• EXERCISE:
Can you copy the lines from the one that contains "to Catalog Library" through the end of the material below, exactly and with nothing else?

• SOURCE INFORMATION:
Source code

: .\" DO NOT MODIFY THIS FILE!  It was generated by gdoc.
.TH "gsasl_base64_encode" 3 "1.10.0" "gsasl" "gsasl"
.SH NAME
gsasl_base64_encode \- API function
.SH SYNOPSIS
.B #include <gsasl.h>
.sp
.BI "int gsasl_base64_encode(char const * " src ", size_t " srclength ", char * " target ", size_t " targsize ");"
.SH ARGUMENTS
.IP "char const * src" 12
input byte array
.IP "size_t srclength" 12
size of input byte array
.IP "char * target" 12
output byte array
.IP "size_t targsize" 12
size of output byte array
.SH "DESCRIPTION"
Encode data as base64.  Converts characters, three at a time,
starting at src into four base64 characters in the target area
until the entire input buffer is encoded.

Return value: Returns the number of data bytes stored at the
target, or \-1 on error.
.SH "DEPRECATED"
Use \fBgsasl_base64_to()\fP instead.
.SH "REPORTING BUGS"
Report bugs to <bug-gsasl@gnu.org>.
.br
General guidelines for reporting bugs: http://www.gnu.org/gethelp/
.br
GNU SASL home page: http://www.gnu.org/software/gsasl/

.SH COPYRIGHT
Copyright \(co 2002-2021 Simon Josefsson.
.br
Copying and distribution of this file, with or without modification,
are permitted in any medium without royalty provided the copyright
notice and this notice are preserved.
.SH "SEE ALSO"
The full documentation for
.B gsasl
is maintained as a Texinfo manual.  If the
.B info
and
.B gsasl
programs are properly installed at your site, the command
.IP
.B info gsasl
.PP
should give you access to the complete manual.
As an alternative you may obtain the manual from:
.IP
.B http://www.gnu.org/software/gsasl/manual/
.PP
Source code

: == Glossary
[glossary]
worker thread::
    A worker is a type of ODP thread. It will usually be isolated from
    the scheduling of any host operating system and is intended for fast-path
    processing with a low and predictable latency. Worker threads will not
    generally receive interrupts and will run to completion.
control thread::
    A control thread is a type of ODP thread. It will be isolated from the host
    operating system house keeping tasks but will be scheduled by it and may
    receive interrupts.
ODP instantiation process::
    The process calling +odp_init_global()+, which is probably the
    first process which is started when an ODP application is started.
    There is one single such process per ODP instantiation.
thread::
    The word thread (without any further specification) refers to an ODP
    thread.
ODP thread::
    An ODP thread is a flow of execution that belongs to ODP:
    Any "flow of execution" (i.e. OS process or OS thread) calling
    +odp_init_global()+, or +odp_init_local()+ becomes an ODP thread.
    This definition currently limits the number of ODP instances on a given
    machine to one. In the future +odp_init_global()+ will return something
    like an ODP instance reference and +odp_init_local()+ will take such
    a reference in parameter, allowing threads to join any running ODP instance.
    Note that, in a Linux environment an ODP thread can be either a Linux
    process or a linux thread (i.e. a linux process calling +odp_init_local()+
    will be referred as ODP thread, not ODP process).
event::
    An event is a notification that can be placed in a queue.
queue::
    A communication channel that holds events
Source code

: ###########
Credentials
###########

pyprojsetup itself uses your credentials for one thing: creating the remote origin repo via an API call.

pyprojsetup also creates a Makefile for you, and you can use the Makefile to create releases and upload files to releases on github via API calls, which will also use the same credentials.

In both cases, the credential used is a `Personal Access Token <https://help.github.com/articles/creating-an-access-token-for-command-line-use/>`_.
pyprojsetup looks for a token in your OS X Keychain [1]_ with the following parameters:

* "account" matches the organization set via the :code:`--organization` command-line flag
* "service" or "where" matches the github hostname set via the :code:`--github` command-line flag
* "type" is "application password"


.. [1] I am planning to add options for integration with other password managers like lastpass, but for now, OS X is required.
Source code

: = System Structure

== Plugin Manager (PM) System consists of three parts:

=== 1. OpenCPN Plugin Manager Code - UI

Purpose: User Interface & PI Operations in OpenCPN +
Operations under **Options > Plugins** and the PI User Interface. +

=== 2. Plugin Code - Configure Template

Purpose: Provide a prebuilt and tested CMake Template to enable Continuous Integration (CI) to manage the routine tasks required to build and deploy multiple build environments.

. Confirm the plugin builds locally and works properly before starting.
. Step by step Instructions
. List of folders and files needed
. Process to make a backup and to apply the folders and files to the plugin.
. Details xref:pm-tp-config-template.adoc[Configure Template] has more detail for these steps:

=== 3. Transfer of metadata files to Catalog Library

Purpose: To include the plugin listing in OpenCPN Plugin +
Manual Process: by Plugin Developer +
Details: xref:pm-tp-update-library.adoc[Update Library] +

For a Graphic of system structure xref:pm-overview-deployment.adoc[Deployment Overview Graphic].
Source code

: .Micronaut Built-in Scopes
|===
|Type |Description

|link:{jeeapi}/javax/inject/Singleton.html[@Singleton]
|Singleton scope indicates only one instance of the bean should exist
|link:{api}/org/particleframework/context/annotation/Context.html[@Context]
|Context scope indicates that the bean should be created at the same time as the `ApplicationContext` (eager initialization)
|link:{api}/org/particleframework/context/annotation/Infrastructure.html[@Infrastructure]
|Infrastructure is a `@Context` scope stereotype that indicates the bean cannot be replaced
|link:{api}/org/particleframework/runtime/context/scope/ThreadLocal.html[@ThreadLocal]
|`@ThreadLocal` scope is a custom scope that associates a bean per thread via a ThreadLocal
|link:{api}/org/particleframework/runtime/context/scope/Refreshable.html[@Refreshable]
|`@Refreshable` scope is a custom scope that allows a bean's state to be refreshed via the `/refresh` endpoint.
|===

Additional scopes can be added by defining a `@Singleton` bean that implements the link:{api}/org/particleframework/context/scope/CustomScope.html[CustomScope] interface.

• SOLVED PROBLEM:
=== 3. Transfer of metadata files to Catalog Library

Purpose: To include the plugin listing in OpenCPN Plugin +
Manual Process: by Plugin Developer +
Details: xref:pm-tp-update-library.adoc[Update Library] +

For a Graphic of system structure xref:pm-overview-deployment.adoc[Deployment Overview Graphic].
Source code

: .Micronaut Built-in Scopes
|===
|Type |Description

|link:{jeeapi}/javax/inject/Singleton.html[@Singleton]
|Singleton scope indicates only one instance of the bean should exist
|link:{api}/org/particleframework/context/annotation/Context.html[@Context]
|Context scope indicates that the bean should be created at the same time as the `ApplicationContext` (eager initialization)
|link:{api}/org/particleframework/context/annotation/Infrastructure.html[@Infrastructure]
|Infrastructure is a `@Context` scope stereotype that indicates the bean cannot be replaced
|link:{api}/org/particleframework/runtime/context/scope/ThreadLocal.html[@ThreadLocal]
|`@ThreadLocal` scope is a custom scope that associates a bean per thread via a ThreadLocal
|link:{api}/org/particleframework/runtime/context/scope/Refreshable.html[@Refreshable]
|`@Refreshable` scope is a custom scope that allows a bean's state to be refreshed via the `/refresh` endpoint.
|===

Additional scopes can be added by defining a `@Singleton` bean that implements the link:{api}/org/particleframework/context/scope/CustomScope.html[CustomScope] interface.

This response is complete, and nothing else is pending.